Gv 1,42 Gesù, fissando lo sguardo su di lui, disse: «Tu sei Simone, il figlio di Giovanni; ti chiamerai Cefa (che vuol dire Pietro)».
Mc 10,21 Gesù fissatolo lo amò
Gv 1,50 E Gesù: "Tu credi solo perché ho detto che ti ho visto sotto
il fico? Vedrai cose ben più grandi di questa.

Molto probabile che per tutti si sia trattato di uno sguardo, di un sentirsi guardati in modo nuovo, di sentirsi amati, per la prima volta, in modo speciale, unico, vero.

Lo sguardo

Matteo 9,9-13 -In quel tempo, Gesù passando vide un uomo, chiamato Matteo, seduto al banco delle imposte, e gli disse: “Seguimi”. Ed egli si alzò e lo seguì.
Mentre Gesù sedeva a mensa in casa, sopraggiunsero molti pubblicani e peccatori e si misero a tavola con lui e con i discepoli.
Vedendo ciò, i farisei dicevano ai suoi discepoli: “Perché il vostro maestro mangia insieme ai pubblicani e ai peccatori?”.
Gesù li udì e disse: “Non sono i sani che hanno bisogno del medico, ma i malati. Andate dunque e imparate che cosa significhi: ‘‘Misericordia io voglio e non sacrificio’’. Infatti non sono venuto a chiamare i giusti, ma i peccatori”.

“ Misericordia io voglio e non sacrificio”
Di questo passo del Vangelo mi ha colpito la posizione di Matteo che stava seduto al banco delle imposte.
Quanti di noi si possono riconoscere in questo atteggiamento statico di chi aspetta dagli altri il tributo di stima, di onore, di promozione della propria persona, senza dare nulla in cambio!
Avanziamo sempre dagli altri qualcosa, giudici inclementi delle altrui debolezze, seduti sempre un gradino più in alto rispetto ai nostri presunti debitori.
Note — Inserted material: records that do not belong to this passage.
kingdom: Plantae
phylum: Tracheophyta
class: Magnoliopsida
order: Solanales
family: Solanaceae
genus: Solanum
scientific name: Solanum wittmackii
Matteo era ritenuto un pubblico peccatore e sicuramente la sua professione, che non sappiamo con quanta onestà svolgesse, lo faceva sentire a disagio rispetto ai suoi connazionali.
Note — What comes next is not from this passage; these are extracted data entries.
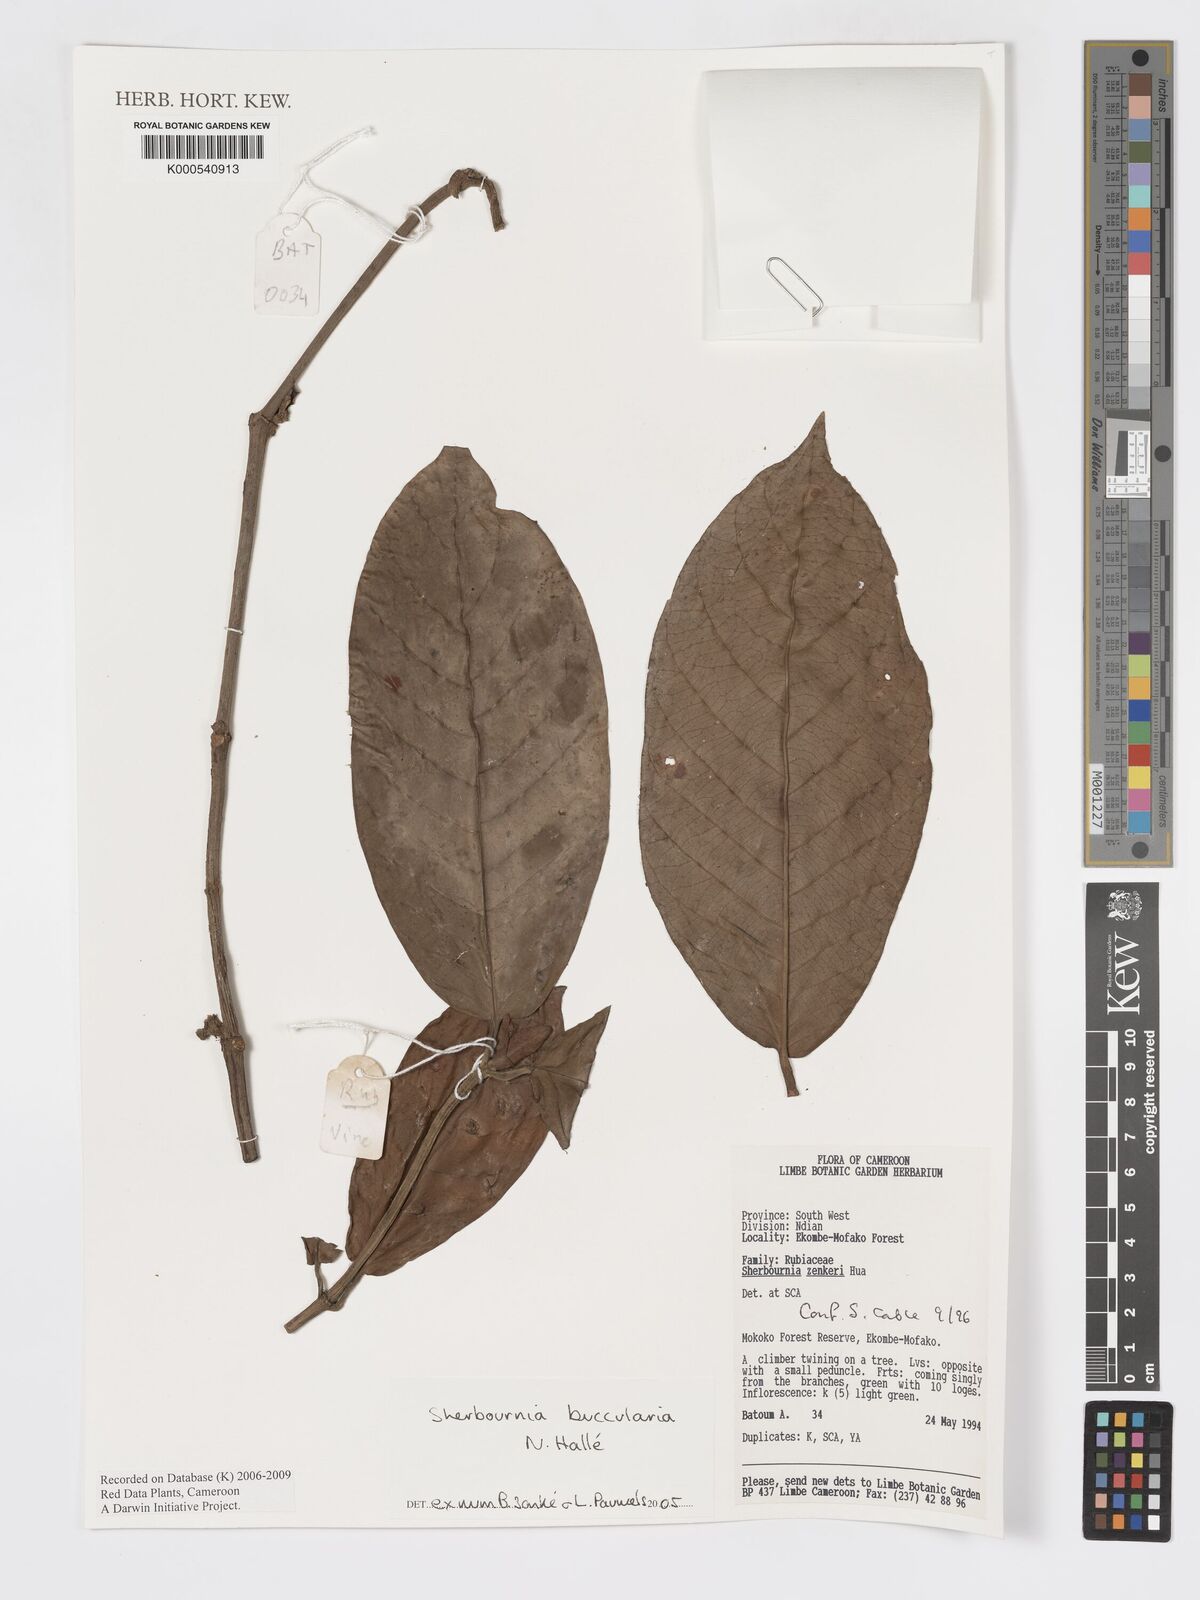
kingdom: Plantae
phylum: Tracheophyta
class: Magnoliopsida
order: Gentianales
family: Rubiaceae
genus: Sherbournia
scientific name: Sherbournia buccularia
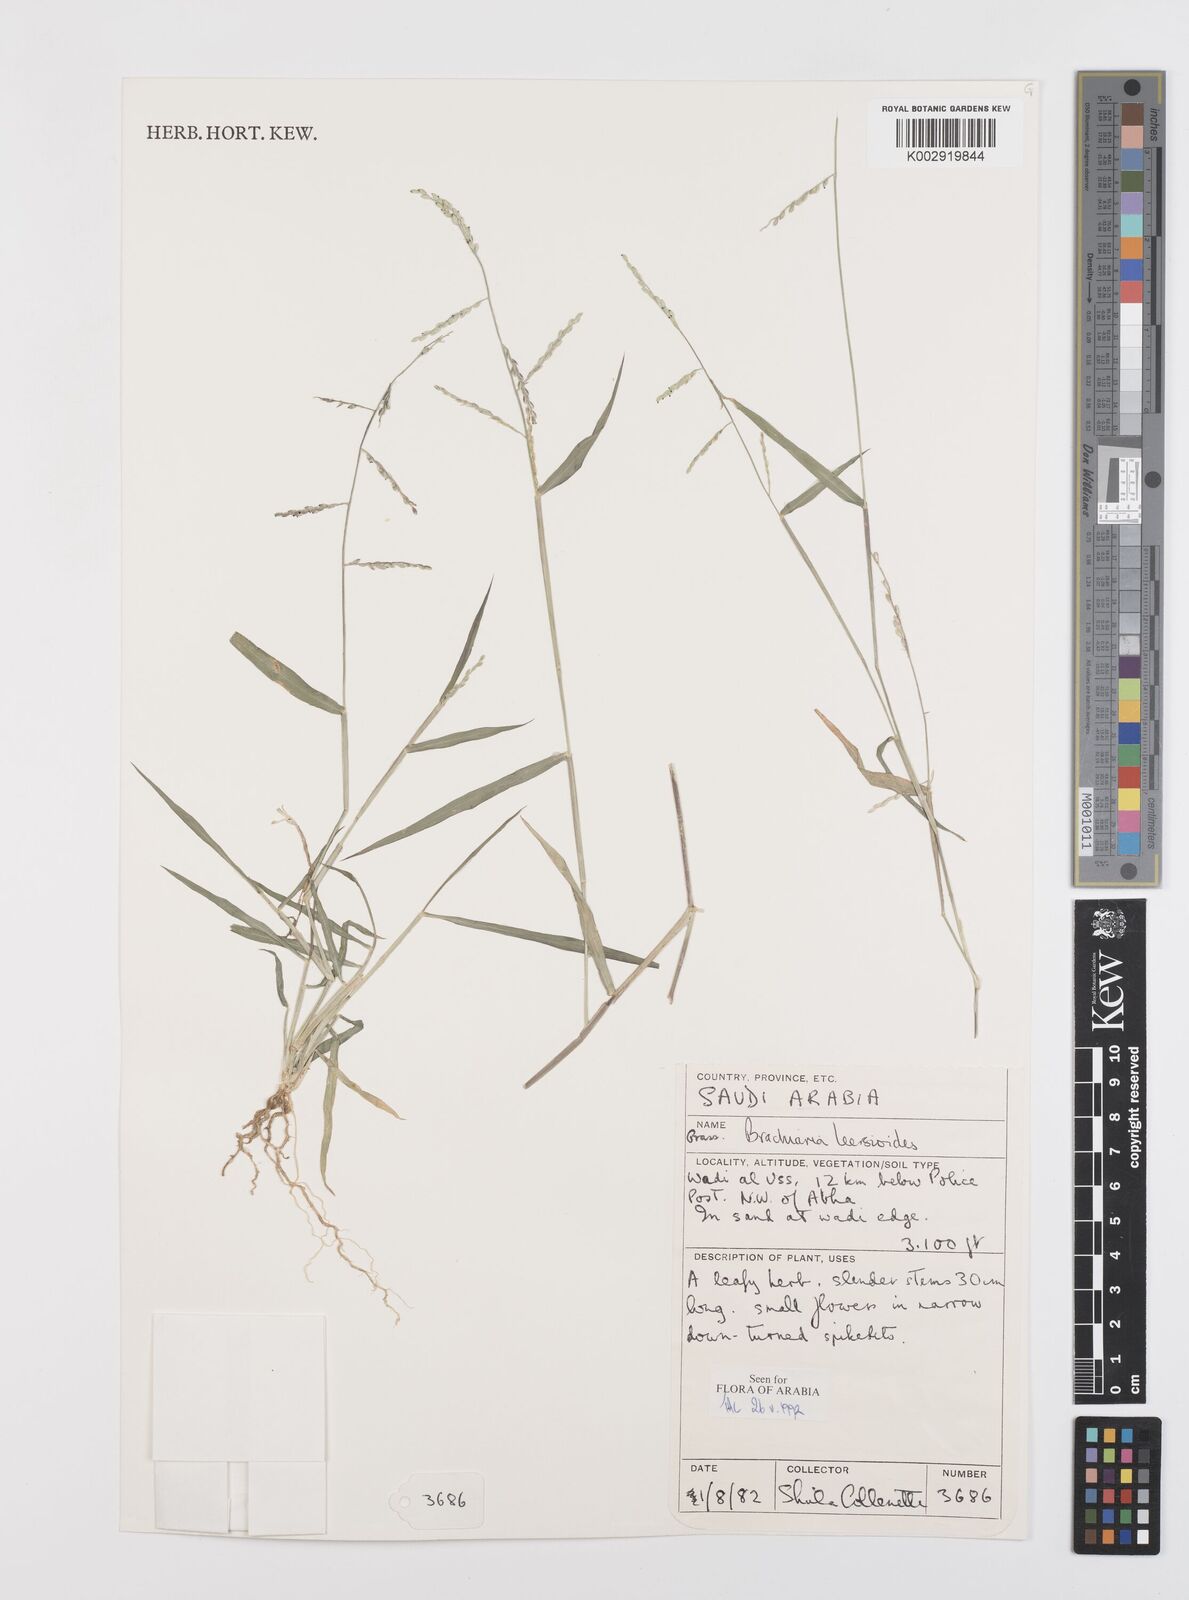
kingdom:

Il giudizio degli altri lo portava ad isolarsi e sicuramente non lo faceva stare tranquillo.
Gesù passa e lo vede.
Chissà quante volte passiamo accanto alle persone senza vederle!
Preferiamo non guardare quelli che ci scomodano, che ci rimettono in discussione, che ci chiamerebbero ad una responsabilità che non ci sentiamo di assumerci!
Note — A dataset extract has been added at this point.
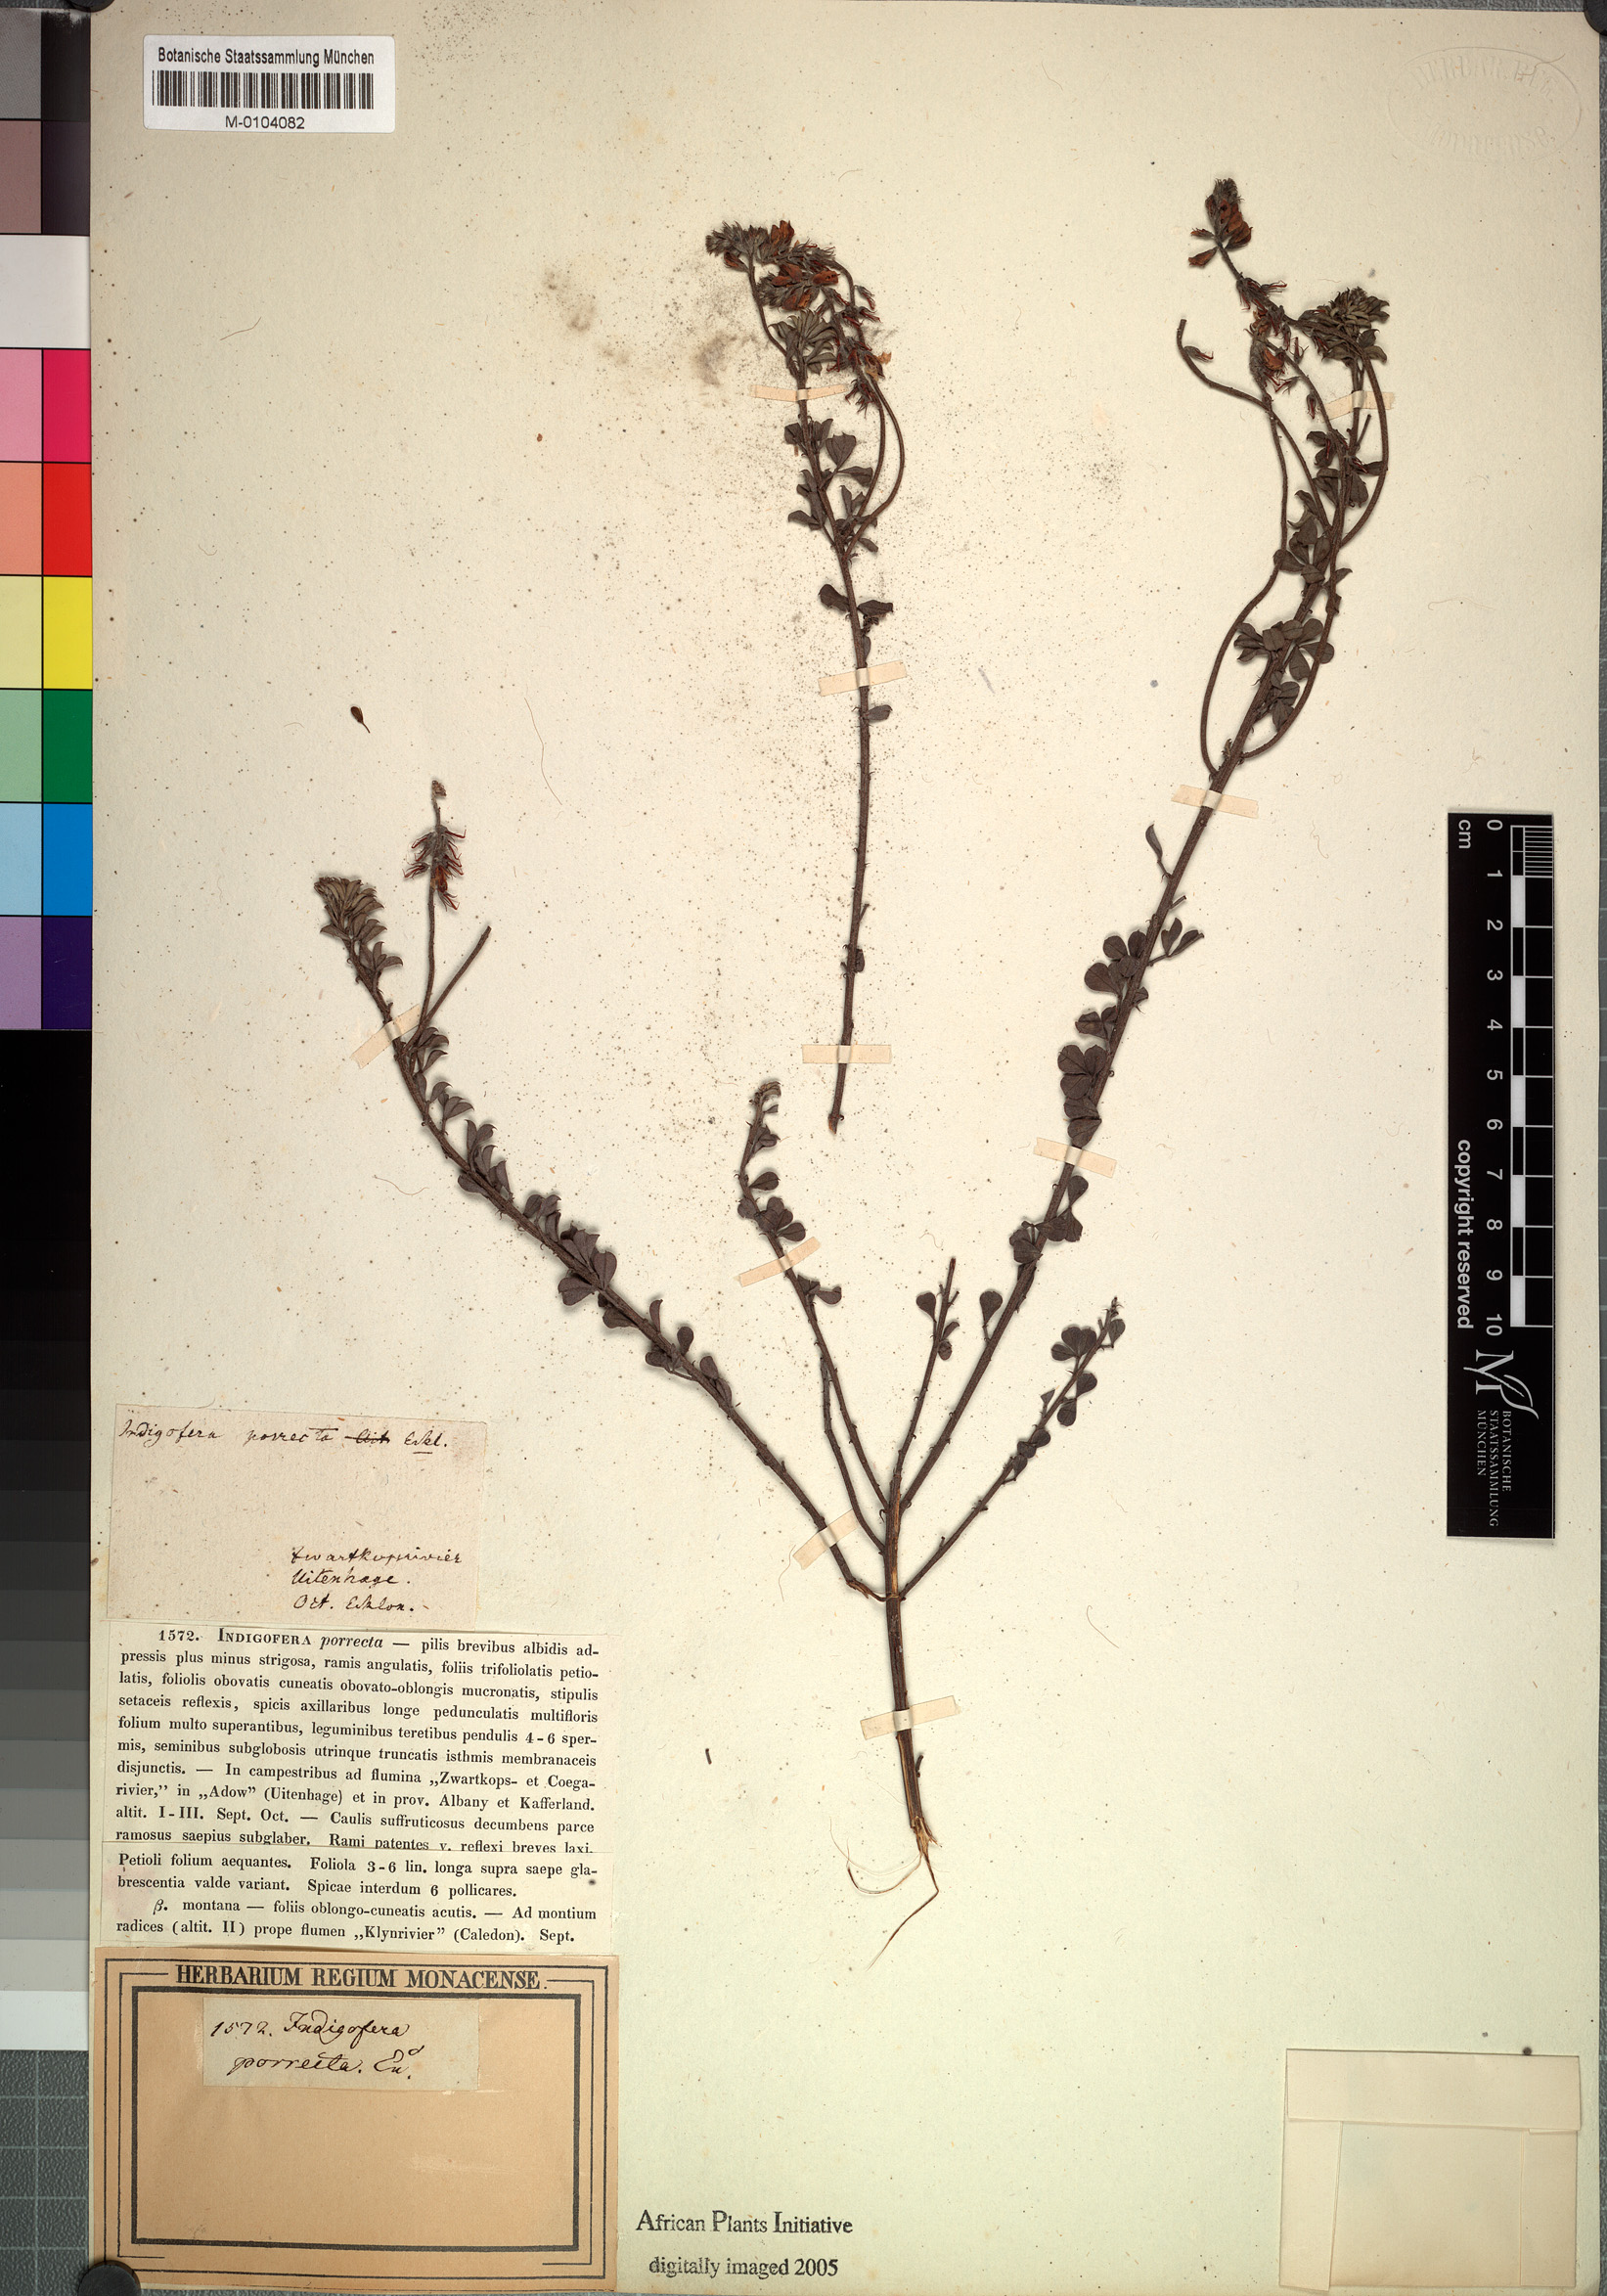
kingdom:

Gesù si ferma e posa lo sguardo su Matteo.
Sentire un fascio di luce illuminarci, quando siamo nel buio, nelle tenebre del peccato ci risuscita, ci rimette in piedi, ci fa muovere, incuranti della veste strappata e lisa, insufficiente a coprire le nostre vergogne.
Lo sguardo di Gesù è il fascio di luce che cambia la vita, che porta ad aprirgli la porta della nostra casa e a condividere con Lui la nostra vita, le nostre amicizie, tutto.
”Ecco, sto alla porta e busso. Se qualcuno ascolta la mia voce e mi apre la porta, io verrò da lui, cenerò con lui ed egli con me”, sta scritto(Ap 3,20).
Gesù oggi ci invita a incrociare il suo sguardo, a scendere dal piedistallo che ci siamo costruiti, perchè impariamo a distinguere ciò che è di Cesare da ciò che è di Dio e ne diamo testimonianza.